Manuel contributed the CMake support for the JSON database, and it includes
just such a trivial JSON writer. =] We can easily place a copy of the code
into LLVM or re-license it however it helps.
That said, the latest version of CMake already has support for JSON + Ninja
-- we didn't contribute it, so I don't know what strategy they followed,
but you should look at that and talk to the ninja and CMake developers
before going too far here.
While I also like the plugin concept much better, I am still unsure about the fundamental problem of getting other libraries linked in. The problem is that the linker will simply throw away any object file that has no references to it.
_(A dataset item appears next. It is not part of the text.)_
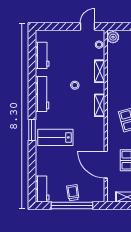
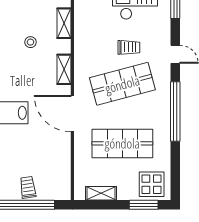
door: (106, 165) -> (72, 114), moved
After some discussions on IRC, I see two options:
Conditionally compile in a custom registration method, i.e.:
in CompilationDatabase.cpp:
void someInit() { #ifdef USE_CUSTOM_COMPILATION_DATABASES
RegisterCompilationDatabases();
#endif
}
And then implement RegisterCompilationDatabases() together with the custom compilation database.
Pros: Very easy to understand and to use right.
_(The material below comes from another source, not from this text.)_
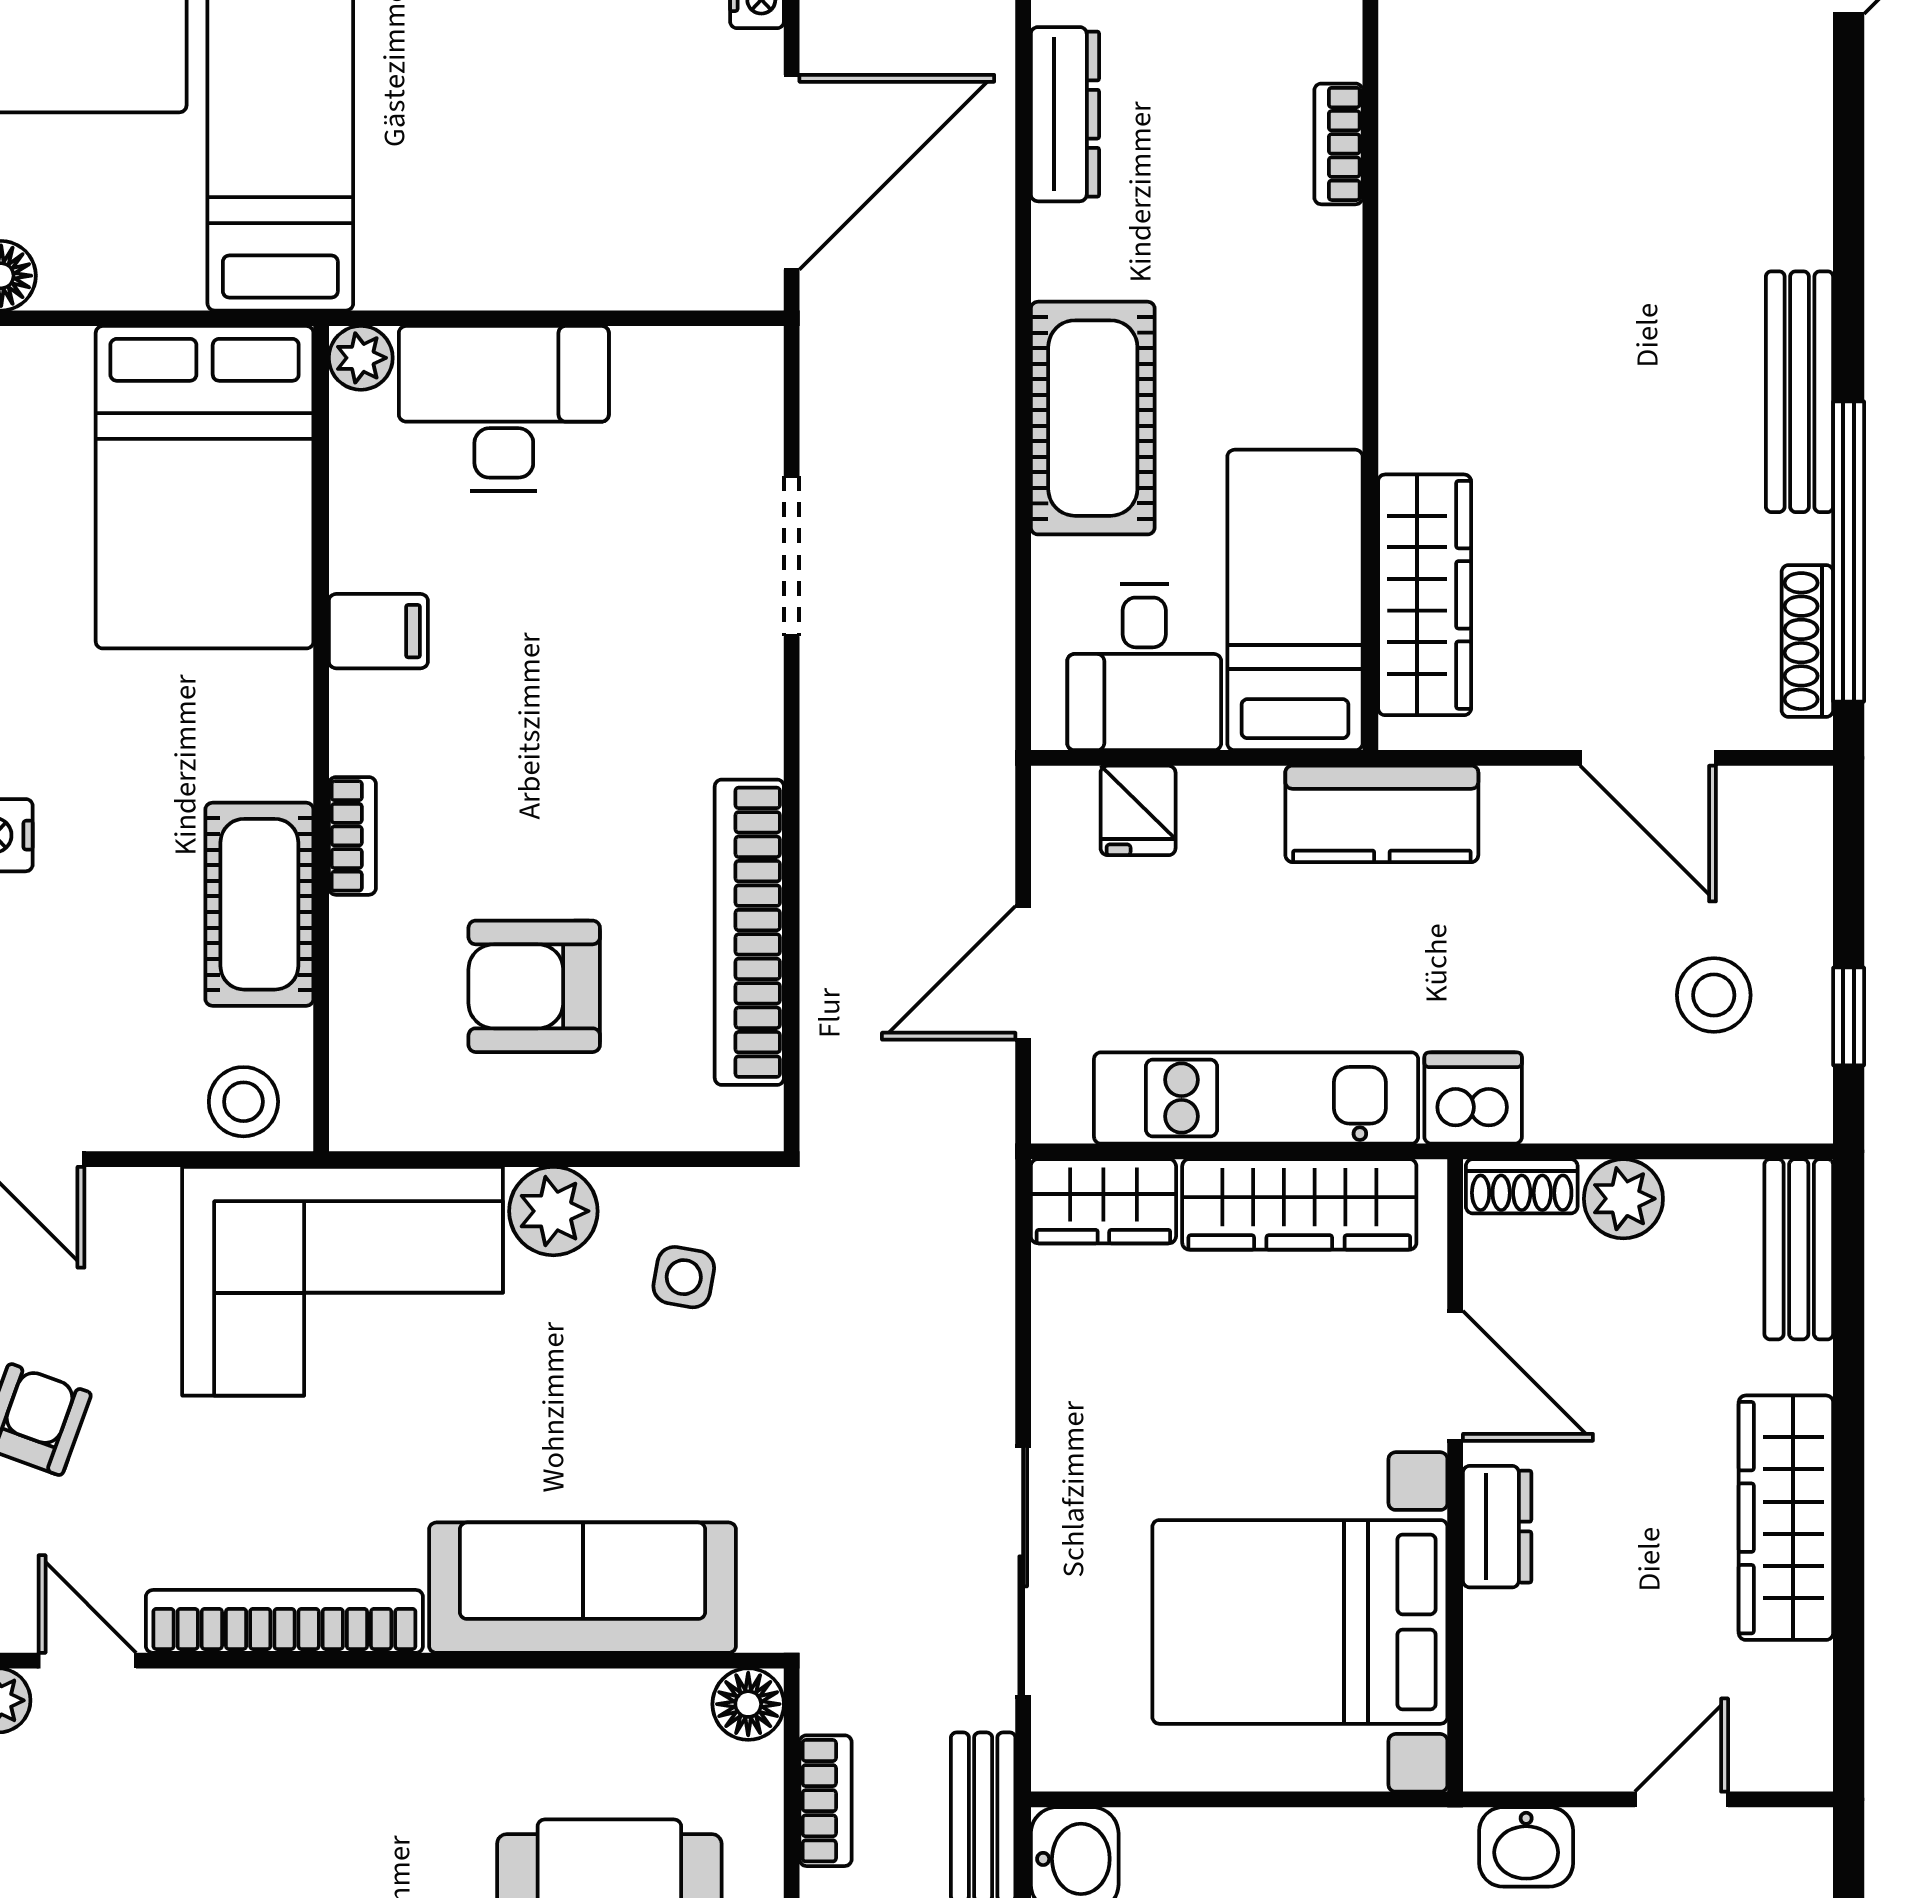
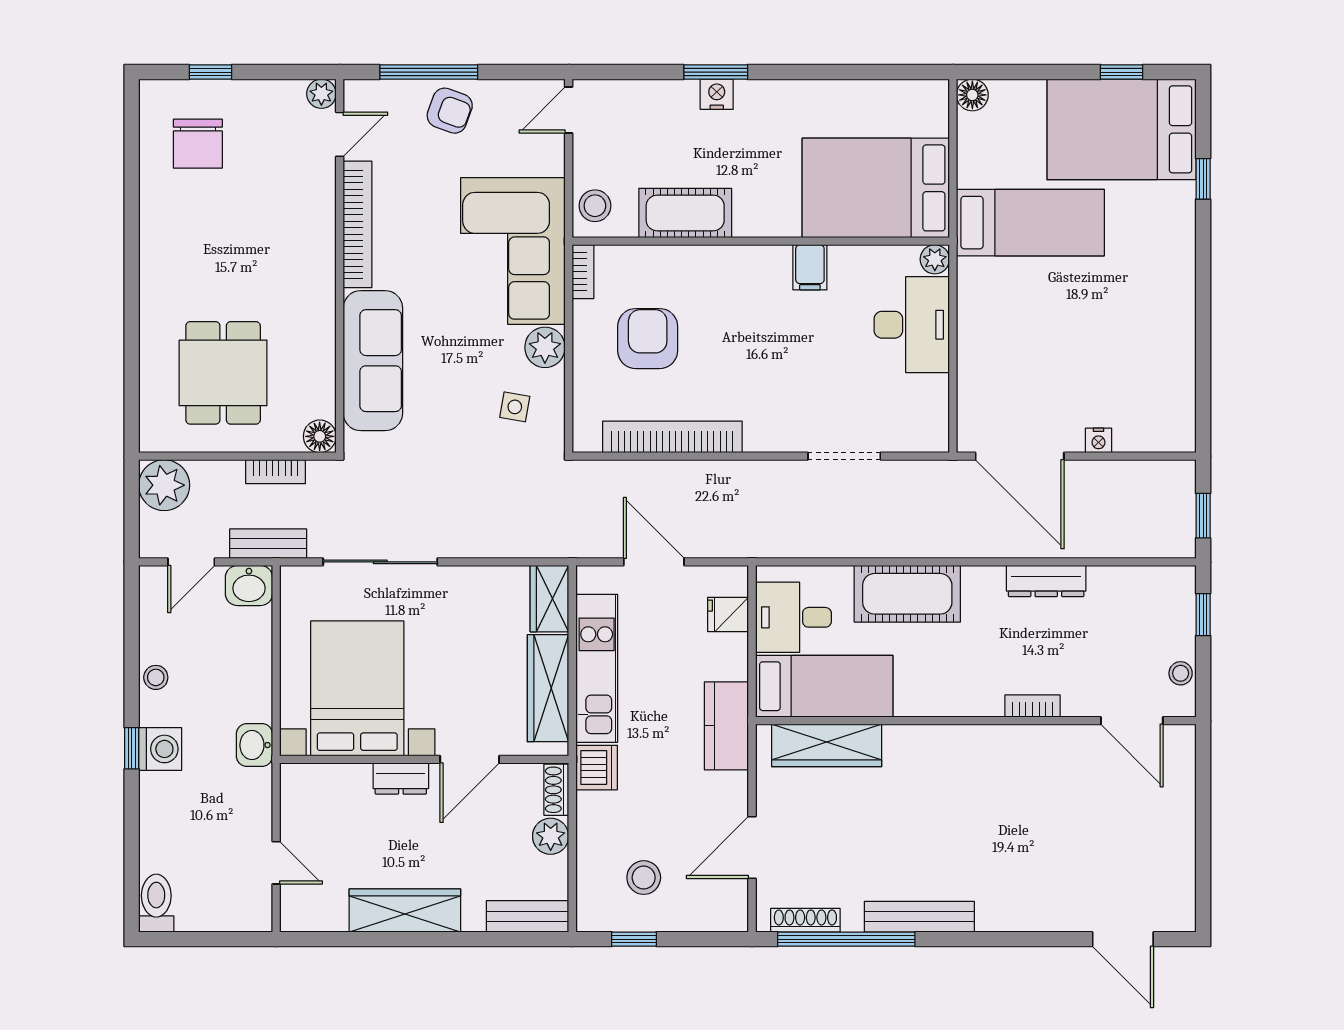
bookcase: (352, 836) -> (583, 272), moved, turned -90
washbasin: (1526, 1847) -> (254, 745), moved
Cons: It would be hard to link together multiple such implementations.
Conditionally compile in custom anchors, i.e;.:
in CompilationDatabase.cpp: #ifdef COMPILATION_DATABASE_ANCHORS
COMPILATION_DATABASE_ANCHORS; #endif
And then e.g. “-DCOMPILATION_DATABASE_ANCHORS=‘extern volatile int MyAnchorSource; static int MyAnchorDest = MyAnchorSource;’”
Pros: Multiple custom compilation databases can be added. Nice clean separation (conditional code can be somewhere on the bottom of “CompilationDatabase.cpp”.
Cons: Seems a bit tangled and easy to get the -D part wrong.
I will try to get #2 to work (possibly simplifying it a bit with more macros :-/). Does anyone see a better solution?
Or maybe:
- add a private field 'hook' in CompilationDatabase (a function pointer
to the user callback),
- initialize it by default to NULL
- add a setter to CompilationDatabase for this hook field
- and use the hook if non null in findCompilationDatabaseFromDirectory
The burden of linking in the other required libraries is left to the
user of the hook --- which seems good to me : we can not generally
decide for the user which libraries should be linked in.
This can probably be extended by changing the hook to a vector (of
hooks). This would allow registering several user backends to a specific
CompilationDatabase instance, and have it try to use them in turn, until
one succeed.
Or maybe:
- add a private field 'hook' in CompilationDatabase (a function pointer to
the user callback),
- initialize it by default to NULL
- add a setter to CompilationDatabase for this hook field
This is the problematic part, as it requires changing the tool's code
for each environment, if I understand you correctly. One of the
reasons we want the plugins is that we can use upstream clang tools
without keeping a branch that changes their code to register our
internal environment stuff.
That said, the latest version of CMake already has support for JSON +
Ninja -- we didn't contribute it, so I don't know what strategy they
followed, but you should look at that and talk to the ninja and CMake
developers before going too far here.
I wrote it and pretty much followed the same thing Manuel did in the
Makefile generator.
The commit which actually adds the feature is trivial:
As Chandler said, it's not in a release yet, but will be in the next release
in a few weeks. Feel free to test the release candidate (I would appreciate
if you did)
I know multiple people who are refusing to work without this any more,
I've been using it since it landed in "next". So consider this part
pretty well tested (at least on the llvm codebase).
Attached is a patch to do most of this restructuring, kindly asking for review.
In particular, it does:
Restructure the compilation database architecture to using LLVM’s registry concept. It should now be possible to link in additional compilation databases.
Separate the JSONCompilationDatabase from CompilationDatabase to show the loose coupling and serve as an example.
I'd like the class-comment for JSONCompilationDatabase to still
include what's now in the file comment, so it's visible in doxygen.
Also, I'd prefer to use a result value to capture the error message
instead of llvm::outs'ing in findCompilationDatabaseFromDirectory.
Perhaps we should also switch this to Diagnostics?